Harmony

I remember my daughters’ hair when they were very young, the soft, fair silk that seemed to gather and radiate light.  I could not get their little barrette to stay in place; it would quickly slip along the fine, smooth strands as they bounced merrily away and soon be on the floor.
I remember this because our beautiful passenger this morning has no hair or, rather, has a scalp of short, stiff stubble where soft blonde hair used to be.  Her scalp looks like a wheat field looks after the gleaming yellow crop has been cut and carried off.   Though it produced rich, golden life, the prickly surface that remains seems hurt and embarrassed by the loss.

Harmony is two years old.  Not long ago, she bounced along through the sweet, simple life of a toddler, cherished by her parents and guarded by five big brothers.  Her one sister, several years older, had long prayed that God would bring another girl into the family.  Finally, He did and in this little kingdom Harmony is the princess.

It was March, in the normal, noisy din of life when things changed.  Nine people sat down to dinner and were talking and joking about their day when Jenny noticed a small bump on her daughter’s face.  Nothing serious, she thought, but it was a Wednesday night and the family was on their way to church, so Jenny asked the Pastor’s wife to look.  There was something strange about the bump, and soon Jenny was at the pediatrician’s office.  He thought, at first, that it might be an infection but it did not respond to treatment and, within a few days, Ken and Jenny and their princess began the long drive to the children’s hospital in Grand Rapids.

There, doctors perform a needle biopsy on the bump and the results are not good.  After two more procedures to confirm the diagnosis, doctors tell Ken and Jenny that their daughter has a particularly virulent form of cancer.  The little bump is a tumor, just one eruption of a quiet biological explosion that is tearing through Harmony’s little body in slow motion, devouring as it spreads.
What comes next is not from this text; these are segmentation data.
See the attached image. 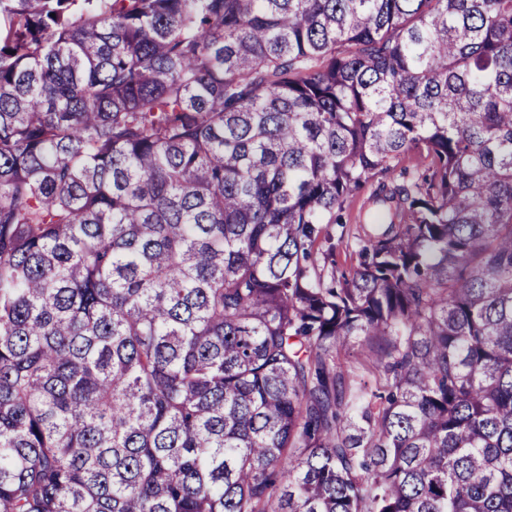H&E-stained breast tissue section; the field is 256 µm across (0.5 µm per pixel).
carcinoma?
<instances>
[{
  "label": "carcinoma",
  "instance_id": "cac0c4a2",
  "mask_svg": "<svg viewBox=\"0 0 512 512\" xmlns=\"http://www.w3.org/2000/svg\"><path fill=\"white\" fill-rule=\"evenodd\" d=\"M0 512H512V0H0ZM371 191L370 184L350 196L342 212L346 224H322V235L316 246L317 258L323 264L322 253L333 248V259L336 262V276L342 272L348 273L357 266L359 257L348 243L353 241V236L359 229V215L363 211L366 199Z\"/></svg>",
  "mask_w": 512,
  "mask_h": 512
}]
</instances>
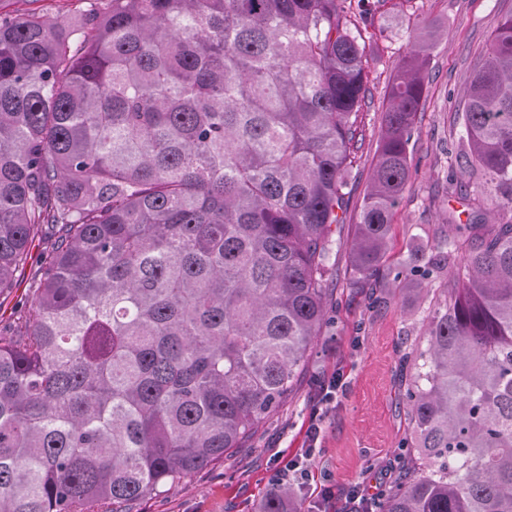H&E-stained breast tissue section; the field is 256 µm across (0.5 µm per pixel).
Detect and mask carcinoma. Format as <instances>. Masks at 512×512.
<instances>
[{
	"label": "carcinoma",
	"instance_id": "cac0c4a2",
	"mask_svg": "<svg viewBox=\"0 0 512 512\" xmlns=\"http://www.w3.org/2000/svg\"><path fill=\"white\" fill-rule=\"evenodd\" d=\"M383 0H97L0 18V512H133L226 459L287 398L325 324ZM433 42L386 88L354 282L454 298L405 357L374 512H512V14L464 95L467 220L390 266ZM260 512H302L287 485Z\"/></svg>",
	"mask_w": 512,
	"mask_h": 512
}]
</instances>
The grace – and it is hard to use that word here – the grace is that the tumor appeared.  More often with Non-Hodgkin’s lymphoma, the evidence of the attack is hidden away inside the child’s body until the time to react has passed.  In Harmony’s case, the appearance of that evil bump set off a medical war that, by God’s grace, may still be won.
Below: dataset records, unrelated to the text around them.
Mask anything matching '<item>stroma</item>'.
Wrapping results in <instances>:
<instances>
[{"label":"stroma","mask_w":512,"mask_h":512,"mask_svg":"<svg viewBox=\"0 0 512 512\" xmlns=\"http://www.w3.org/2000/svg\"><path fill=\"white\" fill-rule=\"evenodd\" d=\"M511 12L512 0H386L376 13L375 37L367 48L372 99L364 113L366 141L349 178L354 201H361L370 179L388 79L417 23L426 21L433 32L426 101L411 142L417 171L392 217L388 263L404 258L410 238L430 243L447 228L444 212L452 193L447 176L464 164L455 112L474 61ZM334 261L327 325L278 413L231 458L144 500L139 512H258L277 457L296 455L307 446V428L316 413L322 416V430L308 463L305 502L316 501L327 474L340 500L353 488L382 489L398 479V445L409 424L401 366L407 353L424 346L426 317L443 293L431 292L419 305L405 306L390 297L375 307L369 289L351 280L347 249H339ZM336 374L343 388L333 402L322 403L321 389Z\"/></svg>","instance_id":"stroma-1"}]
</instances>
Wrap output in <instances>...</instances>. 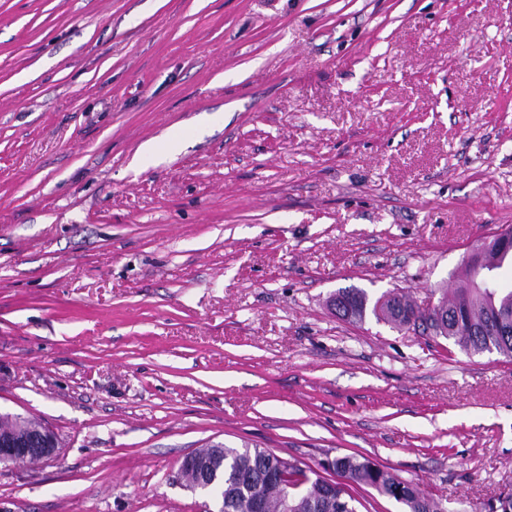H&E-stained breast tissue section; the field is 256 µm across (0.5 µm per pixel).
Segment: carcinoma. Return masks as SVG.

And here we come into the story, Patrick and I; just two more pilots to provide one more flight in a long series of flights.  We drop in over the hills that guard the airport to the north and west and Ken meets us on the ramp.  He is friendly but I get the sense that he is inspecting us and our machine, measuring our fitness to carry his precious cargo.  Apparently we pass the test and we are soon in the FBO, meeting Harmony’s family and friends.

Jenny is friendly and appreciative, but neither she nor Harmony look forward to the ride.  Jenny will be sick for a couple of days, a victim of motion sickness.  Harmony will be sick for three weeks, a victim of the vile chemicals that she receives on each trip to Grand Rapids, chemicals that hurt the cancer just a bit more than they hurt her.  When she finally feels better, an airplane arrives to take her to the hospital, and she goes through it all again.

Still, she has a shy smile for us, the little girl in the floppy hat, and it is not hard to see why they call her Princess.  Soon, she is curled up in the airplane’s worn seat, sleeping through the dull roar of another airplane ride because, I suppose, Mommy says so.  It’s all she knows, Jenny says of this strange monthly routine: the taxi rides through big-city streets, the strange smells and long hospital halls, the terrible nausea and the droning airplanes.  We do not much relieve her suffering, or Jenny’s.  We just allow them to compress it into a single, difficult day, allow them to do more of their suffering together, as a family, at home.

Soon, the airplane is settling onto Grand Rapids’ Two-Six Right.  We have a few minutes with Harmony in the lobby at Rapid Air, then we help her and Jenny into the taxi, and then she is gone.

The picture I want to remember, until I see Harmony again, is from a story that Jenny tells.  This little princess knows nothing of cancer, really, knows only that it hurts.  And at two years old, she knows little of God, really, only that He helps.  And so, as Ken and Jenny once traveled the weary road to Grand Rapids, Harmony held out her hands to them and said all that needs to be said, perhaps all that can be said.  In Jenny’s words, “Harmony reached her little hands out to her daddy and me, and said ‘Pray’.  And we prayed.”

And so we pray, that the Lord of the harvest will in His mercy restore this child, will tenderly guard her little head and repeat in her the miracle He has performed a million times since the world began, exchanging golden radiance for forlorn stubble, giving to her and to her family, as Isaiah says…

“…beauty for ashes, The oil of joy for mourning,
The garment of praise for the spirit of heaviness;
That they may be called trees of righteousness,
The planting of the LORD, that He may be glorified.”